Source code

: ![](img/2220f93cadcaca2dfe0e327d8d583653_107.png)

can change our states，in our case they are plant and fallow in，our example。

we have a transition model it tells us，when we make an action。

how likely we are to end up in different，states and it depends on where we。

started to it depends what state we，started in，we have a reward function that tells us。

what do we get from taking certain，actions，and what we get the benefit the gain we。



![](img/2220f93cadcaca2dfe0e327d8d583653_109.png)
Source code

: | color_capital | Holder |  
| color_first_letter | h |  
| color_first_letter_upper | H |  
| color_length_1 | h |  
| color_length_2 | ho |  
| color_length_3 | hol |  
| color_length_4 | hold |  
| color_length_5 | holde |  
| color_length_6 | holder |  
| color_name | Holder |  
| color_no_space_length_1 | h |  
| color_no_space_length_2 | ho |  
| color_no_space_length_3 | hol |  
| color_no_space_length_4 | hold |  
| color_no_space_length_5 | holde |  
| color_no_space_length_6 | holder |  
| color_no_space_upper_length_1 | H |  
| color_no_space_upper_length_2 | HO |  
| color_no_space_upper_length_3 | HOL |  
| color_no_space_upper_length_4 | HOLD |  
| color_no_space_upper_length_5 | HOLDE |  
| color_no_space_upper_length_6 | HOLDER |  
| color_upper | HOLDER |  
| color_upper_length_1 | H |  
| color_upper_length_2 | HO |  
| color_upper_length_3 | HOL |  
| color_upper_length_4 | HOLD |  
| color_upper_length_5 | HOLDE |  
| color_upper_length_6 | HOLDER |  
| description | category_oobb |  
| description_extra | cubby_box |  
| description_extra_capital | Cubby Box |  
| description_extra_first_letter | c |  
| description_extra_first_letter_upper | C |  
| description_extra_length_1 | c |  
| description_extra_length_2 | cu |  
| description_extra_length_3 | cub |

◆ **Required action**: Please copy every line of the records above, changing nothing.

◆ **Answer section**:
Source code

: ![](img/2220f93cadcaca2dfe0e327d8d583653_107.png)

can change our states，in our case they are plant and fallow in，our example。

we have a transition model it tells us，when we make an action。

how likely we are to end up in different，states and it depends on where we。

started to it depends what state we，started in，we have a reward function that tells us。

what do we get from taking certain，actions，and what we get the benefit the gain we。



![](img/2220f93cadcaca2dfe0e327d8d583653_109.png)
Source code

: | color_capital | Holder |  
| color_first_letter | h |  
| color_first_letter_upper | H |  
| color_length_1 | h |  
| color_length_2 | ho |  
| color_length_3 | hol |  
| color_length_4 | hold |  
| color_length_5 | holde |  
| color_length_6 | holder |  
| color_name | Holder |  
| color_no_space_length_1 | h |  
| color_no_space_length_2 | ho |  
| color_no_space_length_3 | hol |  
| color_no_space_length_4 | hold |  
| color_no_space_length_5 | holde |  
| color_no_space_length_6 | holder |  
| color_no_space_upper_length_1 | H |  
| color_no_space_upper_length_2 | HO |  
| color_no_space_upper_length_3 | HOL |  
| color_no_space_upper_length_4 | HOLD |  
| color_no_space_upper_length_5 | HOLDE |  
| color_no_space_upper_length_6 | HOLDER |  
| color_upper | HOLDER |  
| color_upper_length_1 | H |  
| color_upper_length_2 | HO |  
| color_upper_length_3 | HOL |  
| color_upper_length_4 | HOLD |  
| color_upper_length_5 | HOLDE |  
| color_upper_length_6 | HOLDER |  
| description | category_oobb |  
| description_extra | cubby_box |  
| description_extra_capital | Cubby Box |  
| description_extra_first_letter | c |  
| description_extra_first_letter_upper | C |  
| description_extra_length_1 | c |  
| description_extra_length_2 | cu |  
| description_extra_length_3 | cub |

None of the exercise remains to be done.